Instruction | An exact restatement of all the data is required, with the pictures left out.

Given records |
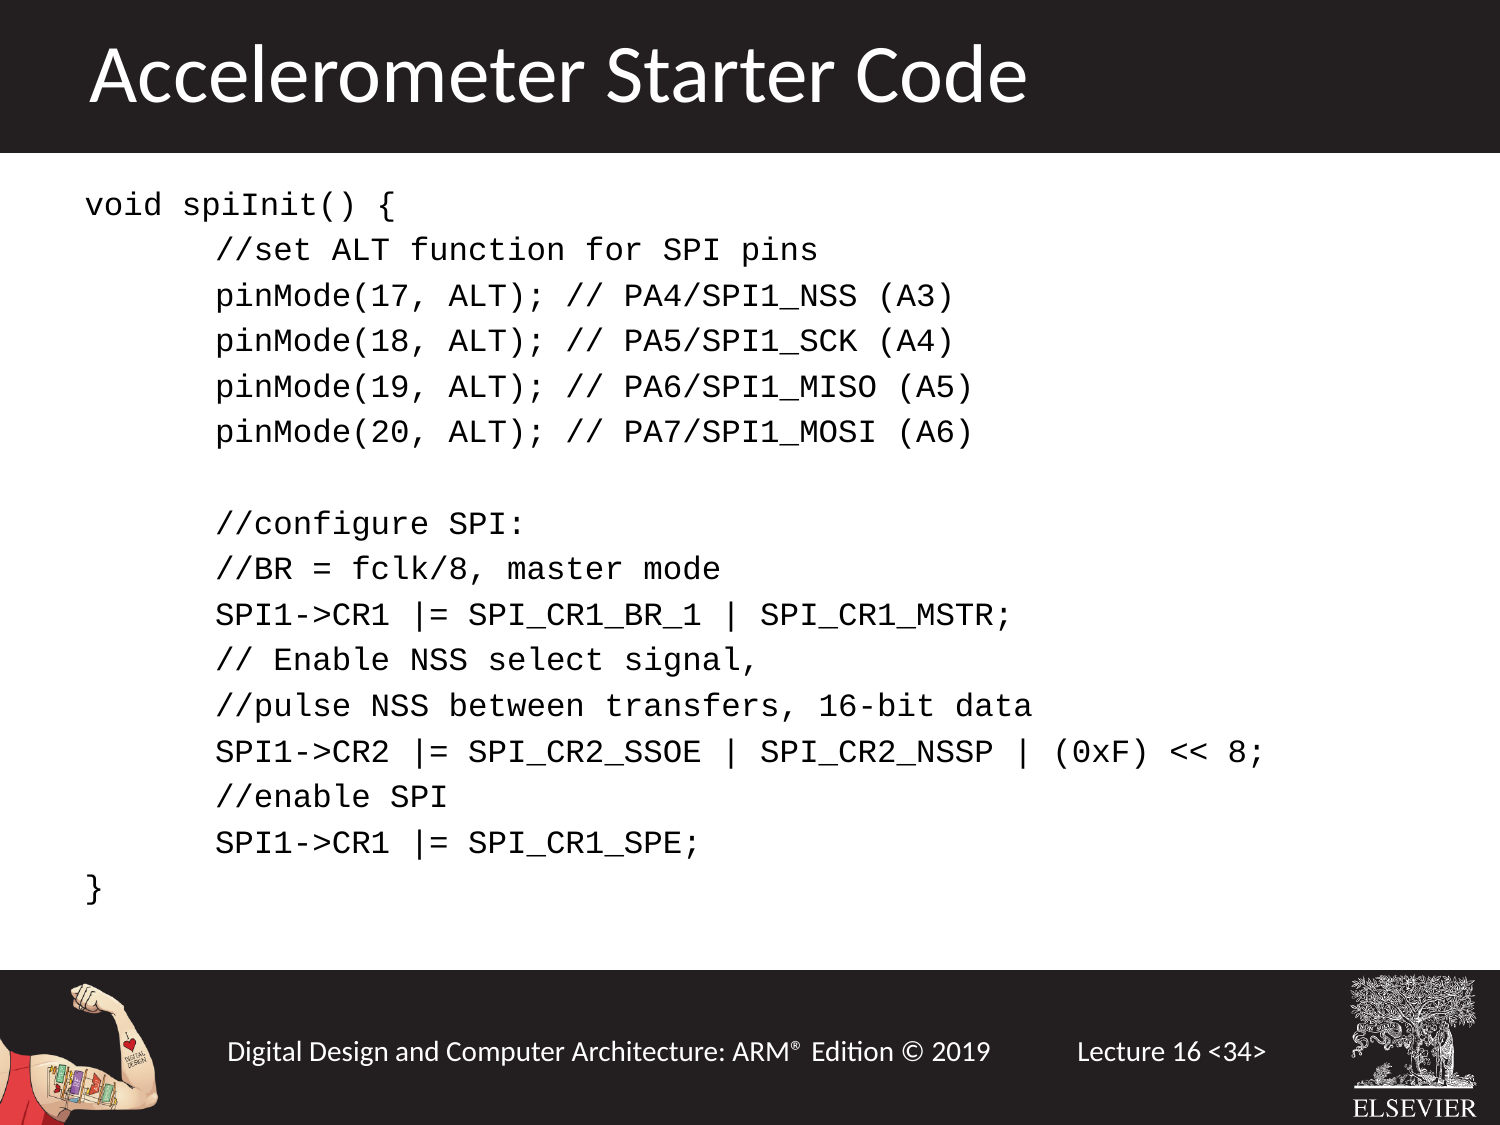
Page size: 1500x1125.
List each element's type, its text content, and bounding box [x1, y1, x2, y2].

picture [0, 979, 163, 1125]
text_box void spiInit() { //set ALT function for SPI pins pinMode(17, ALT); // PA4/SPI1_NSS (A3) pinMode(18, ALT); // PA5/SPI1_SCK (A4) pinMode(19, ALT); // PA6/SPI1_MISO (A5) pinMode(20, ALT); // PA7/SPI1_MOSI (A6) //configure SPI: //BR = fclk/8, master mode SPI1->CR1 |= SPI_CR1_BR_1 | SPI_CR1_MSTR; // Enable NSS select signal, //pulse NSS between transfers, 16-bit data SPI1->CR2 |= SPI_CR2_SSOE | SPI_CR2_NSSP | (0xF) << 8; //enable SPI SPI1->CR1 |= SPI_CR1_SPE; } [69, 174, 1470, 918]
text_box Accelerometer Starter Code [74, 11, 1470, 126]
picture [1350, 974, 1477, 1117]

Expected output |
Page size: 1500x1125.
List each element's type, its text content, and bounding box [x1, y1, x2, y2].

picture [0, 979, 163, 1125]
text_box void spiInit() { //set ALT function for SPI pins pinMode(17, ALT); // PA4/SPI1_NSS (A3) pinMode(18, ALT); // PA5/SPI1_SCK (A4) pinMode(19, ALT); // PA6/SPI1_MISO (A5) pinMode(20, ALT); // PA7/SPI1_MOSI (A6) //configure SPI: //BR = fclk/8, master mode SPI1->CR1 |= SPI_CR1_BR_1 | SPI_CR1_MSTR; // Enable NSS select signal, //pulse NSS between transfers, 16-bit data SPI1->CR2 |= SPI_CR2_SSOE | SPI_CR2_NSSP | (0xF) << 8; //enable SPI SPI1->CR1 |= SPI_CR1_SPE; } [69, 174, 1470, 918]
text_box Accelerometer Starter Code [74, 11, 1470, 126]
picture [1350, 974, 1477, 1117]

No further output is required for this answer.